Significance to Industry

Underfloor air distribution has proven to be an effective method of delivering conditioned air to localized diffusers in the occupied zone of the building. As more UFAD buildings are completed and occupied, there is a great opportunity to learn from the experiences of these projects in terms of occupant satisfaction, building operations, and whole-building performance.

This project serves as a resource for all parties interested in developing a better understanding of successful designs as well as the barriers to implementation of UFAD systems. It will provide objective information about systems design, operation, and performance as well as how designers have addressed practical issues and overcome limitations in the availability of design tools and product offerings. This information will be useful for building owners, developers, designers, contractors, and manufacturers.

Research Approach

In this project we have developed three levels of progressively more detailed information about existing UFAD projects: (1) candidate study projects are reviewed and added to our database along with their basic parameters; (2) project profiles are developed via site visits and interviews with project designers, owners, and facility managers; and (3) in-depth field studies are conducted on selected projects. The project profiles document and characterize underfloor system design issues and solutions, describe the operation of the system, evaluate the overall performance, and list noteworthy attributes discovered during the studies. The field studies focus in more detail on design and operation, and evaluate performance from on-site measurements, analysis of occupant satisfaction surveys, and analysis of energy usage.

Progress on this research includes the identification of over 250 UFAD projects in the U.S. and Canada, and documentation of their key characteristics. We have also conducted an on-line questionnaire to investigate trends and performance of a number of these buildings. Six project profiles were been completed and posted to CBE’s underfloor technology website, two field studies have been completed, and several Summary Reports and Internal Reports have been produced and distributed to CBE industry partners.
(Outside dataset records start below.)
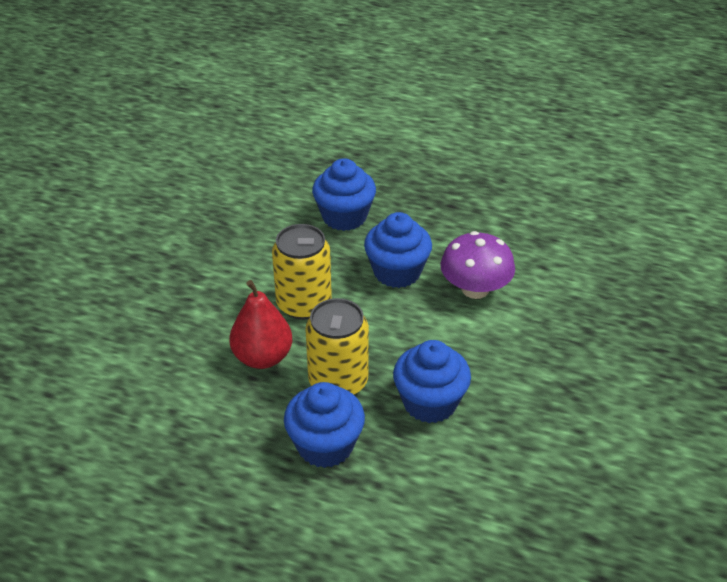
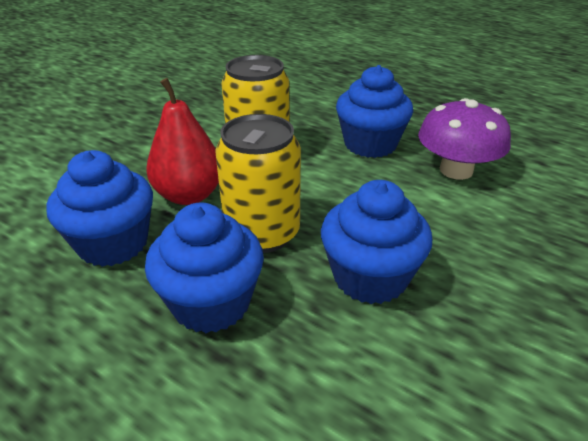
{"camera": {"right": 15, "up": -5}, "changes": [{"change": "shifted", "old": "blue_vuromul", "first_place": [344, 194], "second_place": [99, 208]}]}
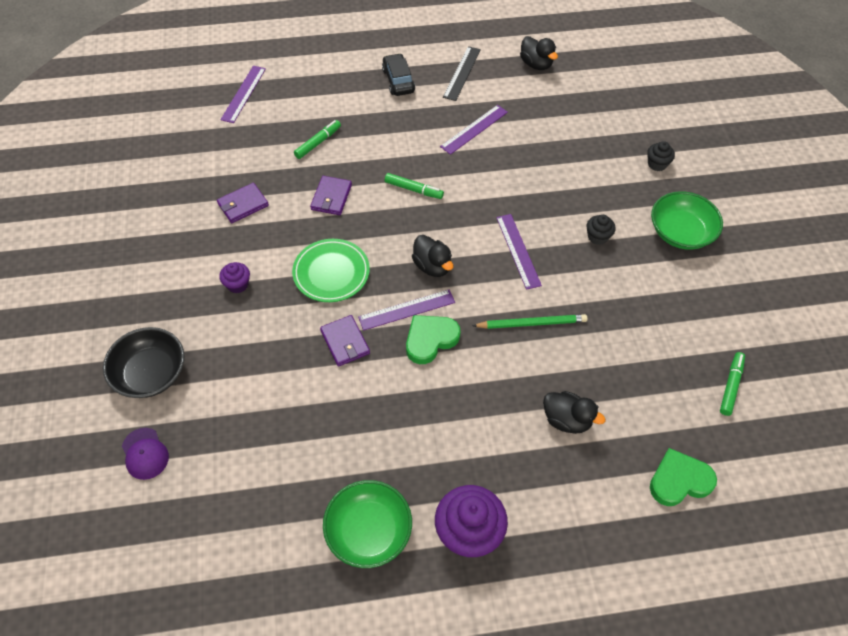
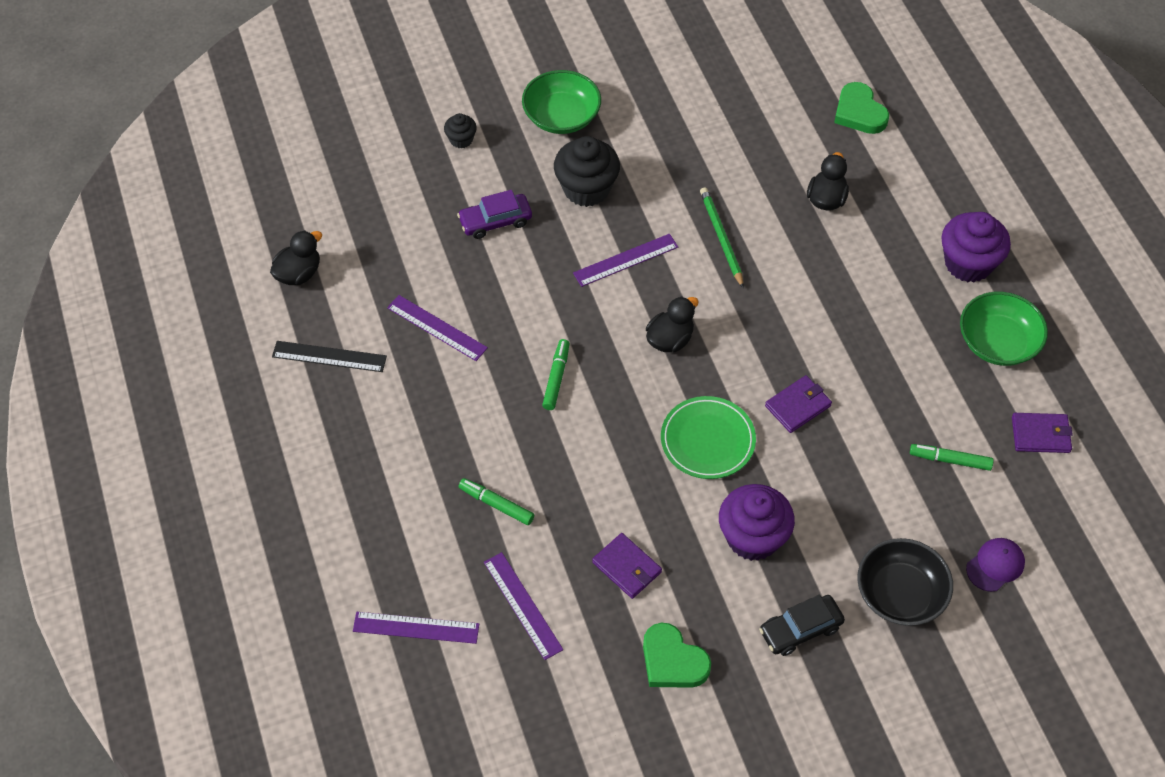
{"camera": {"right": -100, "up": 0}, "changes": [{"change": "scaled", "old": "purple_vuromul", "first_place": [234, 277], "second_place": [757, 522], "factor": 1.97}, {"change": "shifted", "old": "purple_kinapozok", "first_place": [331, 195], "second_place": [1042, 433]}, {"change": "shifted", "old": "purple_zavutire", "first_place": [406, 310], "second_place": [523, 606]}, {"change": "shifted", "old": "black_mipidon", "first_place": [398, 74], "second_place": [802, 625]}, {"change": "shifted", "old": "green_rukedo", "first_place": [433, 339], "second_place": [677, 655]}, {"change": "scaled", "old": "black_vuromul", "first_place": [601, 230], "second_place": [587, 171], "factor": 1.97}, {"change": "shifted", "old": "green_semepuk", "first_place": [732, 384], "second_place": [952, 457]}, {"change": "new", "new": "purple_mipidon", "second_place": [494, 214]}]}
We also conducted a field study to compare the positive and negative impacts of underfloor vs. conventional air distribution in two new office buildings in the Capitol Area East End Complex in Sacramento. Two new office buildings completed by the State of California designed with state-of-the-art “green building” design strategies provide a unique opportunity to compare the performance of UFAD and other design strategies with the performance of a similar building with an overhead HVAC system. The new UFAD facility, designated as Block 225, is a 330,000 ft2 6-story office building, with UFAD on the top 5 stories, and a conventional overhead system on the ground floor. A similar building, designated as Block 172, was built with a conventional overhead system on all floors. The parallel building program for these buildings provides a unique opportunity for comparative analysis.

This project, sponsored by the California Department of General Services (DGS), was conducted over a four-year period. The first post-occupancy evaluation (POE) involved physical measurements and occupant surveys in January 2003 (winter mode) was followed by a second POE in August 2003 (summer mode). Secondary building recommissioning was completed on Block 225 in the summer and fall of 2005.